Sektor ini sering kali tidak mendapatkan perhatian sebanyak yang seharusnya dibandingkan dengan sektor lain.transportasipenumpang. Padahal tingkat kompleksitas dan dampaknya terhadap kota sangat besar. Sebagai contoh, Lai Nguyen Huy, spesialis riset dari Asian Institute of Technology-Thailand, menyampaikan bahwa sektor LMD masih menghadapi beberapa tantangan struktural, mulai dari kurangnya perencanaan di tingkat pemerintah hingga minimnya kerja sama antar pemangku kepentingan. "Penelitian kami menunjukkan bahwa LMD roda dua dan roda tiga sering kali tidak terlibat dalam rencana transportasi pemerintah di berbagai negara berkembang, dengan data emisi yang terbatas. Kerja sama yang lebih kuat antara pemerintah, sektor swasta, dan perusahaan sangat penting untuk mencapai kemajuan yang signifikan," ujar Huy.
Melengkapi perspektif tersebut, Koordinator Program Citizen Science di Live & Learn Vietnam, Nguyen Thi Phuong Nhung, menyoroti bagaimana kepemilikan kendaraan memengaruhi LMD di wilayah setempat. “Penelitian kami menunjukkan pola bisnis yang serupa di empat negara, di mana sepeda motor untuk pengiriman umumnya dimiliki langsung oleh kurir. Jika pemerintah menetapkan target 100 persen kendaraan listrik, apakah para kurir mampu membeli EV untuk mencapai target tersebut? Ataukah tanggung jawab ini seharusnya berada pada perusahaan untuk memberikan insentif, atau pada pemerintah untuk turun tangan?” ujar Nhung.

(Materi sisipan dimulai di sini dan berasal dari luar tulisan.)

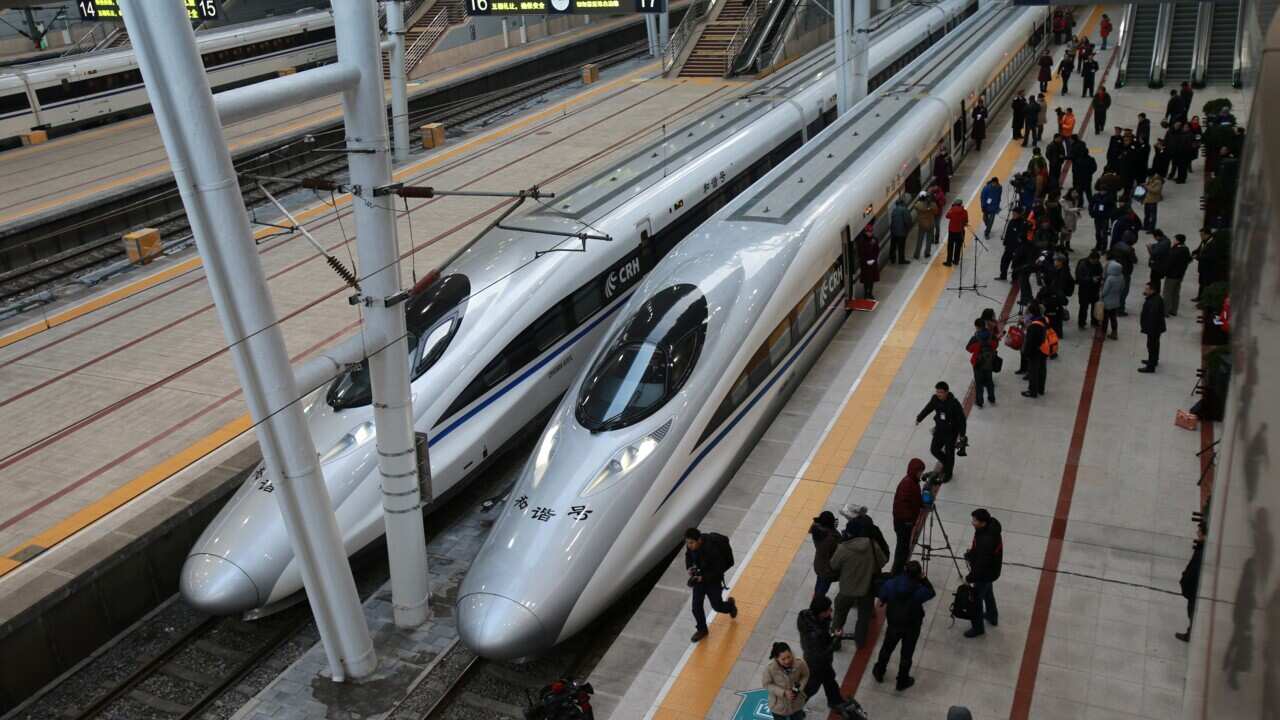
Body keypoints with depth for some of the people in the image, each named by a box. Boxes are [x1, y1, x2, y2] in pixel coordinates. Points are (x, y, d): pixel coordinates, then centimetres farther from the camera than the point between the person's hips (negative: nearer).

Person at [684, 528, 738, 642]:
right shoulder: (690, 546, -16)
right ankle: (702, 629, 26)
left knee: (717, 606, 12)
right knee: (696, 606, 2)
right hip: (699, 576, 5)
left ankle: (730, 604, 47)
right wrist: (689, 567, -11)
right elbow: (688, 555, 8)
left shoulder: (711, 549, -36)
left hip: (713, 579, -5)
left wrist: (703, 578, -31)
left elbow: (720, 569, -27)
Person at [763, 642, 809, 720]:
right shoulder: (770, 668, -32)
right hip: (779, 705, -1)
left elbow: (805, 676, -6)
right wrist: (783, 692, -25)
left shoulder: (800, 663, -28)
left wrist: (799, 688, -22)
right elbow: (766, 684, -15)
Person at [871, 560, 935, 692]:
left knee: (887, 648, 26)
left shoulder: (890, 584, -24)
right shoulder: (920, 590, -29)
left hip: (893, 623, 2)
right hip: (912, 627, -2)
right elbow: (931, 592, -5)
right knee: (907, 654, 19)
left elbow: (881, 600, -7)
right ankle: (902, 681, 37)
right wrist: (923, 578, -8)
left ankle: (879, 672, 45)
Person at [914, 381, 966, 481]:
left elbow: (961, 419, -18)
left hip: (951, 433, -5)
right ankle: (946, 463, 41)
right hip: (939, 430, 5)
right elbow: (928, 408, 6)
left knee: (949, 453, 10)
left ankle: (948, 474, 33)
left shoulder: (954, 404, -28)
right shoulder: (935, 399, -14)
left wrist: (962, 434, -14)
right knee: (934, 450, 12)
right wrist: (919, 418, 17)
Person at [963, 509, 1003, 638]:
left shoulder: (986, 541, -41)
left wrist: (969, 578, -20)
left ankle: (978, 627, 32)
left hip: (985, 574, -9)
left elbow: (981, 565, -32)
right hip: (991, 571, 9)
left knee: (976, 599, 12)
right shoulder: (990, 527, -12)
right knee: (988, 593, 31)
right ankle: (992, 616, 55)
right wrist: (972, 551, 3)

Anggie Hapsari, Associate Pengembangan Program ITDP Indonesia, menyoroti berbagai inisiatif yang telah berlangsung di kawasan tersebut. "Beberapa perusahaan pengiriman di Indonesia sudah mulai beralih ke model yang lebih ramah lingkungan, dengan pemerintah memaksa peralihan ke model yang berkelanjutan dalam waktu 1,5 tahun. Di Filipina, pemerintah menggunakan pendekatan berbeda dengan memaksa perusahaan melaporkan kinerja ESG mereka—sesuatu yang juga bisa dipertimbangkan oleh Indonesia," ujarnya.
Kepala Pengembangan Kota ICSC Maria Golda P. Hilario menekankan pentingnya tindakan bersama dalam menghadapi isu lingkungan, dengan menekankan peran penting kolaborasi antara pemerintah, sektor swasta, dan masyarakat. “Kita memerlukan partisipasi dari semua pihak karena setiap tindakan memiliki makna dan setiap orang memiliki perannya masing-masing. Semakin cepat kita bekerja secara efektif, mencari solusi yang lebih ramah lingkungan serta menerapkannya, semakin besar peluang kita untuk sukses,” kata Golda.
Menggunakan pendekatan berbasis data dan kerja sama lintas negara, ITDP Indonesia bersama jaringan CMC SEA berharap berbagai contoh sukses yang telah dilakukan di empat negara dapat diadopsi lebih lanjut guna mendorong kebijakan yang lebih mendukung kota yang ramah lingkungan, sehat, dan adil bagi semua.